» Requirement:
Summarize the passage on Boriguda's forest land claims in two sentences.

Provided passage Start Marker

A Journey of 44 Months: Tribals of Boriguda Claim their Rights to their Forest Land

Amit Prasad Dash . August 31, 2020

Understanding the Forest Rights Act, the villagers of Boriguda, led by the women members of the SHGs there, have begun the process of claiming their rights to the forest lands, on and near which they have been living for centuries

T he injustices meted out to the traditional forest dwellers, including the forest-dwelling Scheduled Tribes (STs), has a historical context. Despite their essentiality in the survival and sustainability of the forest ecosystem, they have not been granted forest rights to their ancestral lands. Moreover, their habitat did not attract adequate recognition in the consolidation of state forests not only in the colonial period but also in Independent India.

Provided passage End Marker
Information shown Start Marker

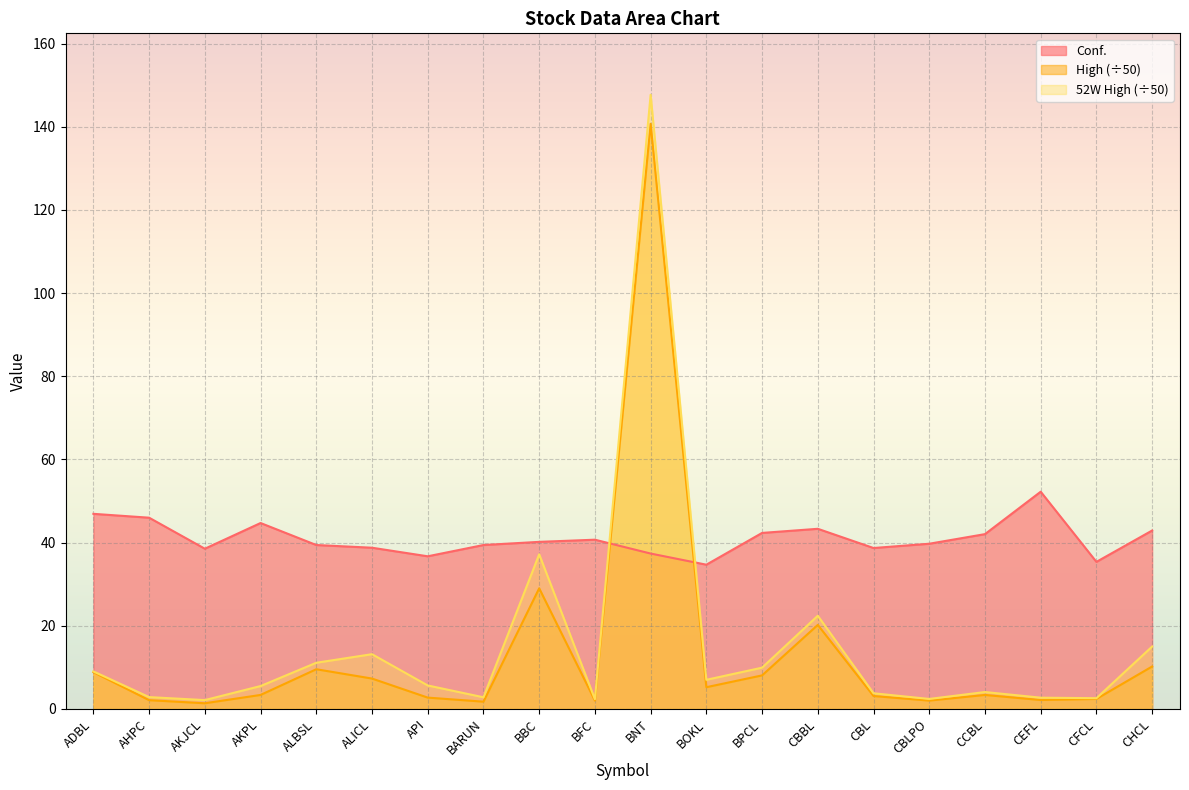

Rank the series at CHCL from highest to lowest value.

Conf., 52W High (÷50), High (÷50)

Information shown End Marker
Information shown Start Marker

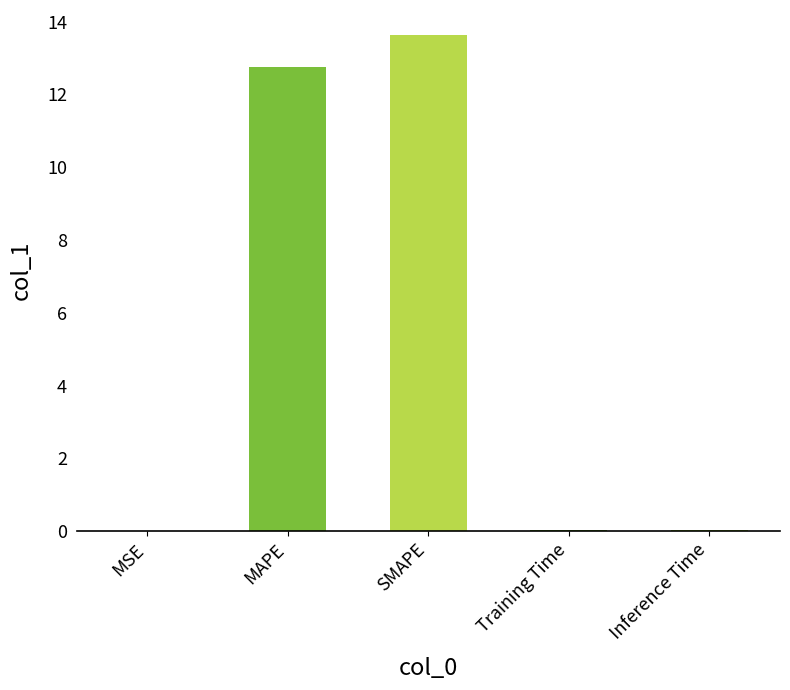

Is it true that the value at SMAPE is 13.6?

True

Information shown End Marker

» Answer section:
After coming to understand the Forest Rights Act, the villagers of Boriguda, led by the women members of the SHGs there, have begun claiming their rights to the forest lands on and near which they have lived for centuries. Traditional forest dwellers, including forest-dwelling Scheduled Tribes, have not been granted forest rights to their ancestral lands despite their essential role in the forest ecosystem, and their habitat did not receive adequate recognition when state forests were consolidated, in either the colonial period or Independent India.